*Text passage*:

******************************

Taste Is Personal: A Primer in Nobel Prize-Winning Literature
The subjective theory of value in action.

Three Nobel Prizes have already been announced this week, and Thomson Reuters, which has "accurately forecast 35 winners since 2002," failed to predict any of the new laureates. The well-respected firm "mines scientific research citations to identify the most influential researchers in the fields of chemistry, physics, medicine, and economics." Next week's announcement by the Royal Swedish Academy of Sciences of the prize in Economics offers a chance for Thomson Reuters to save face. But even so prominent a handicapper, with a significant financial stake in the accuracy of its forecasts, dares not predict the winners of the prizes in literature and peace, which have been awarded since 1901. Why?
The Nobel Prize in Literature has a deservedly sketchy reputation among journalists, professors of literature, and professional critics. For every Samuel Beckett, Alexandr Solzhenitsyn, and Gabriel García Márquez, whose Nobel triumph has thrilled book lovers and theater-goers, there is a Bjørnstjerne Bjørnson, Karl Adolph Gjellerup, and Frans Eemil Sillanpää, whose shocking literary deification has left readers puzzling over an unfamiliar name and wondering whether it's time to once again change the prescription of their reading glasses. No doubt the regional and linguistic biases of the Swedish Royal Academy committee that select the annual winner explain a parochial impatience among Anglophone readers with obscure Nordic winners, instant literary celebrities with far too many syllables and diacritical marks in their names to generate veneration for their as-yet un-translated works.
If it's Quixotic for Thomson Reuters to predict with confidence winners of the Nobel prizes in the sciences, dismal or otherwise, then it seems utterly mad for anyone who reads novels, poems, plays, and memoirs, even professionally, to forecast the winner of the Nobel Prize in literature. (Even predicting the winner of the Peace Prize seems by comparison a rational enterprise: simply identify a former or potential war-criminal, terrorist, or would-be authoritarian leader who has lately made nice with the world press). To be sure, we are sometimes pleasantly surprised by the Royal Swedish Academy press release. The stunning announcement last year that Mario Vargas Llosa had won the Nobel Prize for literature is a case in point. A Peruvian novelist possessed of precocious and extraordinary talents, Vargas Llosa was not considered a likely winner by journalists and literature professors. His controversial reputation as one of Latin America's leading champions of "neo-liberal" economic and political reform, his very public criticism of fundamentalist Islam, and his unstinting denunciation of the authoritarian government of Fidel Castro and his brother appeared to disqualify him as a serious candidate for the Nobel laureate.

******************************

*Information provided*:

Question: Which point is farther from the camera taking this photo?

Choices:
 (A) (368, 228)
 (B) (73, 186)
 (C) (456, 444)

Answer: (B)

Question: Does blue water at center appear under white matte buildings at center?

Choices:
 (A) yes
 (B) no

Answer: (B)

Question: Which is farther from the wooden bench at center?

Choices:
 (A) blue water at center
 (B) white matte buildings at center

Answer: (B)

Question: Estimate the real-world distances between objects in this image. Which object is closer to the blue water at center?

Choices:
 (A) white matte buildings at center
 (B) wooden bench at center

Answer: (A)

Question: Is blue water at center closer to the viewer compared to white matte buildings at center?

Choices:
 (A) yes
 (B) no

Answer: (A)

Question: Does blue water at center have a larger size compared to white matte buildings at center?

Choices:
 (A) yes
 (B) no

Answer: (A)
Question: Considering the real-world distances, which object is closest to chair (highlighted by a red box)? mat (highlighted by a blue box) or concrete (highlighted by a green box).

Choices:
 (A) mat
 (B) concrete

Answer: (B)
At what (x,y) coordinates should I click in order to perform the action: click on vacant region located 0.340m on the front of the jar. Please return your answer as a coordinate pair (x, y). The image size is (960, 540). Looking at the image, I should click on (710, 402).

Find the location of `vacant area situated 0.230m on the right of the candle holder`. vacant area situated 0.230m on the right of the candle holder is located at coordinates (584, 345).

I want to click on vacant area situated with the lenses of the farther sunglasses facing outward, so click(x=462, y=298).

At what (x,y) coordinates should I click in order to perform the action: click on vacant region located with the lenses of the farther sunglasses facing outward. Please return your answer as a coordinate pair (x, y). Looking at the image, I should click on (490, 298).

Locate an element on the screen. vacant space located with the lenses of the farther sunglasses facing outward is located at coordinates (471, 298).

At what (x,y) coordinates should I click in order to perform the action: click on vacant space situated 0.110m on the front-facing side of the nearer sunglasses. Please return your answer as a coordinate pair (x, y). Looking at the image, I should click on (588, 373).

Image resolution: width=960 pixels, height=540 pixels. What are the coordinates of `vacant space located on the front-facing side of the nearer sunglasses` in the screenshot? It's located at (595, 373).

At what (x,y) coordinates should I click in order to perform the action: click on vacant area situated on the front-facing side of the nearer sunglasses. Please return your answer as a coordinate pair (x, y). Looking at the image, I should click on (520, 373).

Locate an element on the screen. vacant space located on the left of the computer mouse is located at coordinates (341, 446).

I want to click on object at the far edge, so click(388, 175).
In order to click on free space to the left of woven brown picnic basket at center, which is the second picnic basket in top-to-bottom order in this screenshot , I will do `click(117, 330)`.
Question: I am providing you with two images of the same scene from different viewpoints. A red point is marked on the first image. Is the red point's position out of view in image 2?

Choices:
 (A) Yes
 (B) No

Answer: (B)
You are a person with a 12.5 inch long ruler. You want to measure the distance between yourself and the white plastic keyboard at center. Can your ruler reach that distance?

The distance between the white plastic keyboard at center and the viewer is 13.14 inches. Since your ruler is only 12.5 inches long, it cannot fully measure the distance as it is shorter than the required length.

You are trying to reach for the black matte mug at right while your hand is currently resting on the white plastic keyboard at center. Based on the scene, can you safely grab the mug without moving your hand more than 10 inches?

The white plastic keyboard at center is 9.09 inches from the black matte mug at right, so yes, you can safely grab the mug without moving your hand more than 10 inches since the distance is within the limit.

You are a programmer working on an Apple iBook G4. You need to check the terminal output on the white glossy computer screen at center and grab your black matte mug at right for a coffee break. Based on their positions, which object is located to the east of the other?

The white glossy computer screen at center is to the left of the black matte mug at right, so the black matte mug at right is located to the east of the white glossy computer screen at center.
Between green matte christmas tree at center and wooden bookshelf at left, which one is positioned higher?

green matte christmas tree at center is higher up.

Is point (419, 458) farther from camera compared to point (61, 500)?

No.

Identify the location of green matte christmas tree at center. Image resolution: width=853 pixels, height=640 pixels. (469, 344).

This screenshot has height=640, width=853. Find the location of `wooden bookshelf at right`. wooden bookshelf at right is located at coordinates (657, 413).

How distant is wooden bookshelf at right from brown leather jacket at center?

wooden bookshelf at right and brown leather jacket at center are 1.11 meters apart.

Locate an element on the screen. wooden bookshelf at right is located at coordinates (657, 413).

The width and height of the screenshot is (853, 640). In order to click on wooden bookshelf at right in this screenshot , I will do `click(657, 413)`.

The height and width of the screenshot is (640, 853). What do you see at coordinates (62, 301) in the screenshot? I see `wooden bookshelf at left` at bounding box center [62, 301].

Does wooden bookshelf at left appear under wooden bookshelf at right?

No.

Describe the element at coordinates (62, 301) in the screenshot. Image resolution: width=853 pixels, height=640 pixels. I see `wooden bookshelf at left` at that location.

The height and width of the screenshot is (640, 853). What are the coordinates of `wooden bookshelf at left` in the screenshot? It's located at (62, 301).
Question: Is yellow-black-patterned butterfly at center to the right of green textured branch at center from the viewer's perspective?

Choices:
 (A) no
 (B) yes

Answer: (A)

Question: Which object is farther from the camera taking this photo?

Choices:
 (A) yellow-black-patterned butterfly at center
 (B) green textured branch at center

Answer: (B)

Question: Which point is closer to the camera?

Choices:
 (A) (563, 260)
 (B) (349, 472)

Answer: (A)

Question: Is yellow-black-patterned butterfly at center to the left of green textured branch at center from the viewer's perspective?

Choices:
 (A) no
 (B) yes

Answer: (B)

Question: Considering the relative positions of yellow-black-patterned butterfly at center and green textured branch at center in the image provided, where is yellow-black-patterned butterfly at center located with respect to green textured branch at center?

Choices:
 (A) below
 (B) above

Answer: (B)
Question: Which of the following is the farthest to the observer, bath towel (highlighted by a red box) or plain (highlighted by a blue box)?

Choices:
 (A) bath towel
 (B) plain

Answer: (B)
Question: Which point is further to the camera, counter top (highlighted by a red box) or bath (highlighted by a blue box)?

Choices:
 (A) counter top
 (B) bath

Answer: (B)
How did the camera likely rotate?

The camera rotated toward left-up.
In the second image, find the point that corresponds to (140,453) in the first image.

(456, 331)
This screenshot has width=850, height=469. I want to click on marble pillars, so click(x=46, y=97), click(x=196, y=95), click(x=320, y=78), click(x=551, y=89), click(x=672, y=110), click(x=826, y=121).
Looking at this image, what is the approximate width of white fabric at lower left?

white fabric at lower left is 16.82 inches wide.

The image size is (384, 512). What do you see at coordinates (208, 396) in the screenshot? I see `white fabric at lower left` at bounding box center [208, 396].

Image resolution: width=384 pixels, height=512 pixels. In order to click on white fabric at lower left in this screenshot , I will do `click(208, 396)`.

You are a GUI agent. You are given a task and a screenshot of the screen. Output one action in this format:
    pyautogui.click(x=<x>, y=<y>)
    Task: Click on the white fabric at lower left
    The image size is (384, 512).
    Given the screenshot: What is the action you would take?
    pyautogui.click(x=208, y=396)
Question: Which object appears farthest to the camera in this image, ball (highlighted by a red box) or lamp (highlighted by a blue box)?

******************************

*Task set*:
**a)** According to the essay on the Nobel Prize in Literature, whose win last year was a stunning announcement?
**b)** Render this sentence from the essay on the Nobel Prize in Literature in Spanish: "The Nobel Prize in Literature has a deservedly sketchy reputation among journalists, professors of literature, and professional critics."
**c)** Reproduce word for word the part of the essay on the Nobel Prize in Literature between "The Nobel Prize in Literature has" and "as-yet un-translated works.", inclusive.

*Solution list*:
**a)** Mario Vargas Llosa.

**b)** El Premio Nobel de Literatura tiene una reputación merecidamente dudosa entre periodistas, profesores de literatura y críticos profesionales.

**c)**
The Nobel Prize in Literature has a deservedly sketchy reputation among journalists, professors of literature, and professional critics. For every Samuel Beckett, Alexandr Solzhenitsyn, and Gabriel García Márquez, whose Nobel triumph has thrilled book lovers and theater-goers, there is a Bjørnstjerne Bjørnson, Karl Adolph Gjellerup, and Frans Eemil Sillanpää, whose shocking literary deification has left readers puzzling over an unfamiliar name and wondering whether it's time to once again change the prescription of their reading glasses. No doubt the regional and linguistic biases of the Swedish Royal Academy committee that select the annual winner explain a parochial impatience among Anglophone readers with obscure Nordic winners, instant literary celebrities with far too many syllables and diacritical marks in their names to generate veneration for their as-yet un-translated works.